Researchers have expanded the scope of their windstorm research over the last 50 years. In addition to studying tornadoes, the NWI deploys a Hurricane Research Team that sets up specialized equipment to safely collect data on hurricanes. Other researchers are even exploring the immediate needs of natural disaster survivors through performance art.
Texas Tech is known for its research on wind turbines, but its history of research in renewable energies actually started with solar power. Back in 1976, when the university was awarded a $2.5 million research grant to build a 65-square-foot dish, the largest solar energy collector in the world at that time.
The Crosbyton Solar Power Project was both a research project and an attempt to provide energy to an entire town, according to a 2009 edition of the Edward E. Whitacre Jr. College of Engineering's Future of Engineering magazine. The project was in operation from 1980–1987, and while it was ultimately discontinued, it contributed important data in the field of renewable energy.

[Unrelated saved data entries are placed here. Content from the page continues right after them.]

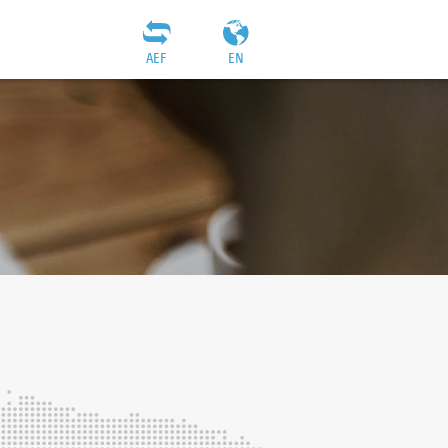
AEF
EN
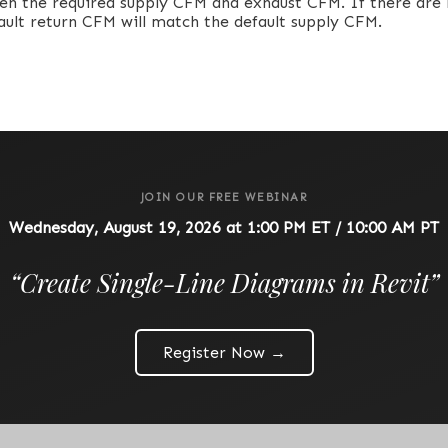
en the required supply CFM and exhaust CFM. If there are
fault return CFM will match the default supply CFM.
JOIN OUR FREE WEBINAR
Wednesday, August 19, 2026 at 1:00 PM ET / 10:00 AM PT
“
Create Single-Line Diagrams in Revit
”
Register Now →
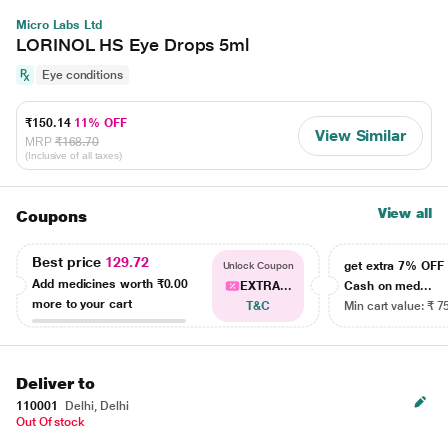
Micro Labs Ltd
LORINOL HS Eye Drops 5ml
Eye conditions
₹150.14
11% OFF
View Similar
MRP
₹168.70
(Inclusive of all taxes)
View all
Coupons
Best price
129.72
get extra 7% OF
Unlock Coupon
Add medicines worth
₹0.00
EXTRA...
Cash on med...
more to your cart
T&C
Min cart value: ₹ 7
Deliver to
110001
Delhi, Delhi
Out Of stock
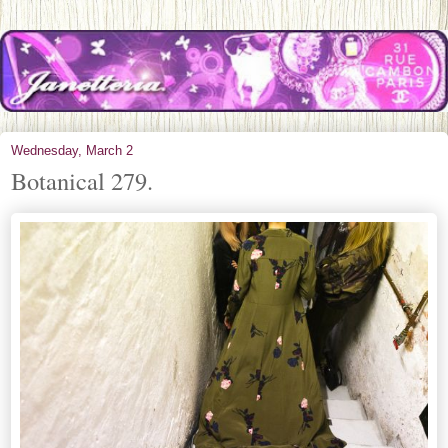
Wednesday, March 2
Botanical 279.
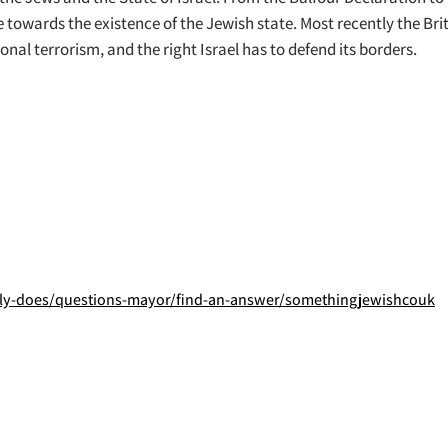
e towards the existence of the Jewish state. Most recently the Br
nal terrorism, and the right Israel has to defend its borders.
y-does/questions-mayor/find-an-answer/somethingjewishcouk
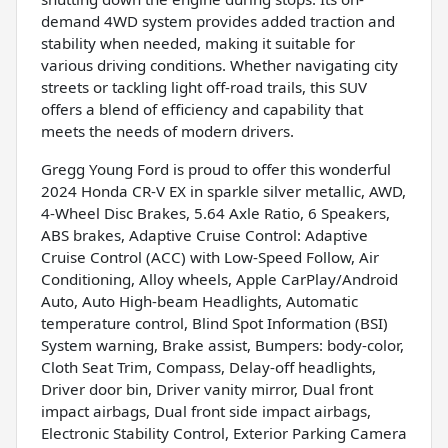
demand 4WD system provides added traction and
stability when needed, making it suitable for
various driving conditions. Whether navigating city
streets or tackling light off-road trails, this SUV
offers a blend of efficiency and capability that
meets the needs of modern drivers.
Gregg Young Ford is proud to offer this wonderful
2024 Honda CR-V EX in sparkle silver metallic, AWD,
4-Wheel Disc Brakes, 5.64 Axle Ratio, 6 Speakers,
ABS brakes, Adaptive Cruise Control: Adaptive
Cruise Control (ACC) with Low-Speed Follow, Air
Conditioning, Alloy wheels, Apple CarPlay/Android
Auto, Auto High-beam Headlights, Automatic
temperature control, Blind Spot Information (BSI)
System warning, Brake assist, Bumpers: body-color,
Cloth Seat Trim, Compass, Delay-off headlights,
Driver door bin, Driver vanity mirror, Dual front
impact airbags, Dual front side impact airbags,
Electronic Stability Control, Exterior Parking Camera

Today, researchers at Texas Tech are developing microgrids that are smaller and more efficient and improving on existing technology to produce renewable energy.
Over the last decade, research, scholarship and creative activity have increased drastically.
One researcher worked to understand how workers can better communicate with each other in healthcare facilities. Others have looked into how views and values influence the processing of science information, as well as how consumers select their purchases.
They've discussed climate change with a sitting US president, discovered new non-invasive ways to detect cancer, doubled cotton plants' yield, and began to investigate novel approaches to diseases like Alzheimer's.
They've documented the oral history of World War II heroes, established mental health initiatives to improve access to mental health care using telehealth, and developed water recycling systems that could be used in space or on Earth.
Research has steadily grown at Texas Tech throughout the history of the university, with growth truly accelerating in the past 10 years. The university has met and surpassed the goals set by the state Legislature in 1923, with no signs of slowing down.